Beberapa waktu lalu, ketika saya mampir di sebuah toko, saya melihat sebuah peristiwa kecil yang menyentuh hati saya. Di depan saya ada seseorang yang sedang menelpon. Karena menggunakan pengeras suara, saya bisa mendengar jelas percakapannya. Yang menarik, lawan bicaranya menggunakan bahasa daerah, sementara ia menjawab dengan bahasa Indonesia.
Sebagai penutur bahasa daerah itu, saya langsung mengerti arti percakapan tersebut. Namun, yang membuat saya heran: mengapa ia tidak menjawab dengan bahasa daerahnya sendiri? Apakah ia merasa malu? Atau mungkin ia lebih percaya diri dengan bahasa Indonesia? Pertanyaan itu membuat saya merenung lebih dalam.
Fenomena ini sebenarnya cerminan dari budaya dan adat istiadat lokal yang perlahan-lahan mulai tergerus zaman. Banyak generasi muda kini lebih fasih berbahasa Indonesia bahkan bahasa asing, dibanding bahasa ibu mereka sendiri. Padahal, bahasa daerah bukan sekadar alat komunikasi, tetapi bagian dari jati diri dan warisan leluhur. Jika kita malu menggunakannya, maka suatu hari nanti bahasa dan adat itu bisa hilang dari generasi kita.
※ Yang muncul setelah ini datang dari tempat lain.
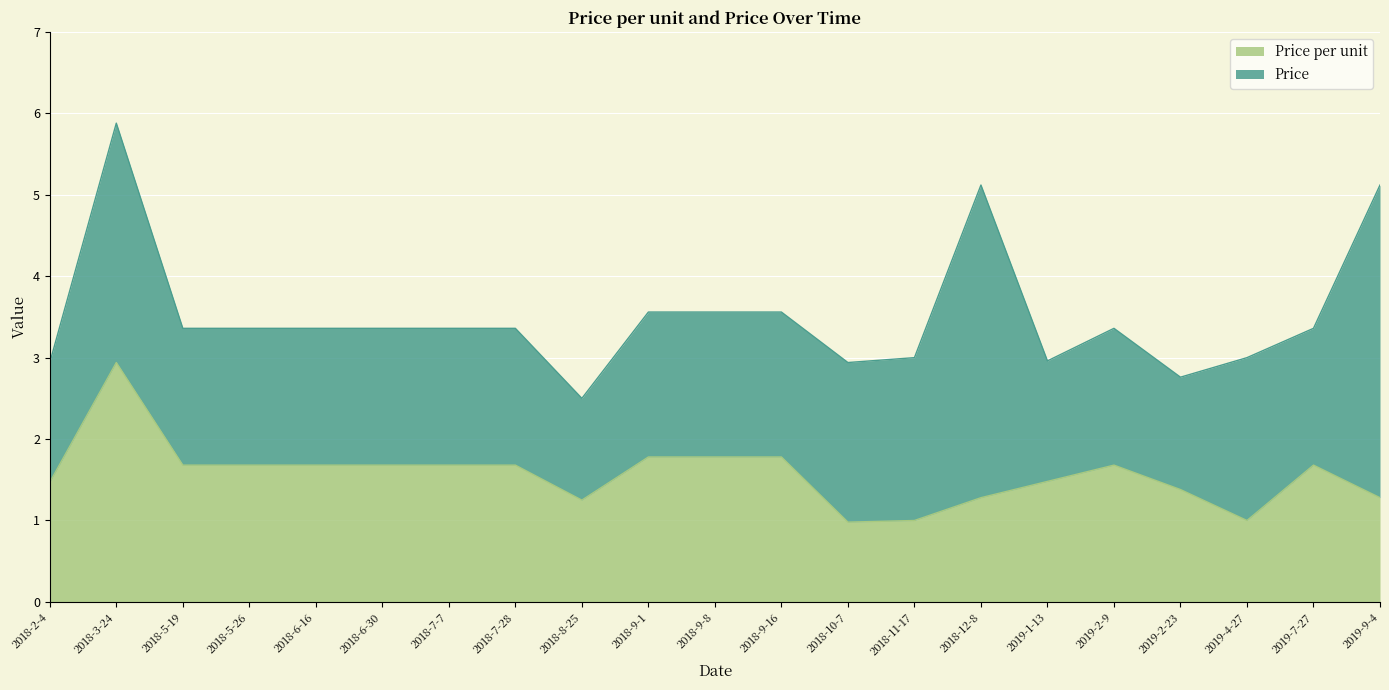

Which label corresponds to the smallest value in the chart?

2018-10-7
Hidup di pedalaman atau desa-desa tidak bisa dilepaskan dari nilai-nilai rohani. Adat, budaya, dan iman sering berjalan beriringan. Dalam banyak tradisi lokal, kita melihat ada nilai penghormatan, kebersamaan, gotong-royong, dan kesederhanaan yang sangat sesuai dengan ajaran Alkitab. Namun, jika budaya kita perlahan hilang, maka nilai-nilai rohani yang terkandung di dalamnya pun ikut tergerus.
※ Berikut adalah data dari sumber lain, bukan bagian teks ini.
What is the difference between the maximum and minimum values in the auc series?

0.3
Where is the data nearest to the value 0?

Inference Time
Firman Tuhan mengingatkan:
“Janganlah kamu menjadi serupa dengan dunia ini, tetapi berubahlah oleh pembaharuan budimu, sehingga kamu dapat membedakan manakah kehendak Allah: apa yang baik, yang berkenan kepada Allah dan yang sempurna.” (Roma 12:2)
Ayat ini mengingatkan kita untuk tidak hanyut begitu saja dalam arus zaman. Kemajuan dan modernisasi memang perlu, tetapi jangan sampai membuat kita kehilangan identitas budaya dan rohani kita. Sebab, di balik bahasa, adat, dan budaya kita, ada nilai iman yang meneguhkan kita untuk tetap hidup rendah hati, bersyukur, dan mengasihi sesama.
Sebagai orang percaya, kita dipanggil untuk menjaga, merawat, dan memperkenalkan budaya lokal sebagai bagian dari kesaksian iman kita. Tidak ada yang perlu kita malu-kan dengan asal-usul kita. Kesuksesan, pendidikan, atau pencapaian apapun tidak boleh membuat kita melupakan jati diri dan akar budaya kita. Justru dengan bangga pada bahasa dan adat istiadat kita, kita sedang merawat warisan Tuhan yang telah menempatkan kita lahir dan bertumbuh di tanah ini.
Refleksi iman:
- Bahasa dan budaya daerah adalah karunia Tuhan yang membentuk identitas kita.
- Menjaga adat dan budaya lokal sama artinya menghormati karya Tuhan dalam sejarah hidup kita.
- Di tengah arus modernisasi, kita dipanggil untuk tetap berakar pada iman dan budaya yang sehat, yang selaras dengan Firman Tuhan.
Mari kita jangan pernah malu menggunakan bahasa daerah kita. Mari kita syukuri adat dan budaya yang telah diwariskan, dan tetap percaya diri dari mana kita berasal. Karena sehebat apapun pencapaian kita, tidak ada yang lebih mulia daripada hidup dengan jati diri yang utuh di hadapan Allah dan sesama.
Doa Penutup
Tuhan yang Mahabaik, kami bersyukur karena Engkau telah menciptakan kami dengan latar belakang, budaya, dan bahasa yang indah. Kami berterima kasih atas adat istiadat dan nilai-nilai luhur yang Engkau titipkan melalui leluhur kami. Tolong kami, ya Tuhan, agar tidak malu dengan jati diri kami, tetapi semakin bangga dan percaya diri sebagai umat-Mu. Mampukan kami menjaga warisan budaya dan iman ini, serta hidup sesuai kehendak-Mu di tengah arus zaman yang terus berubah. Dalam nama Yesus Kristus, kami berdoa. Amin.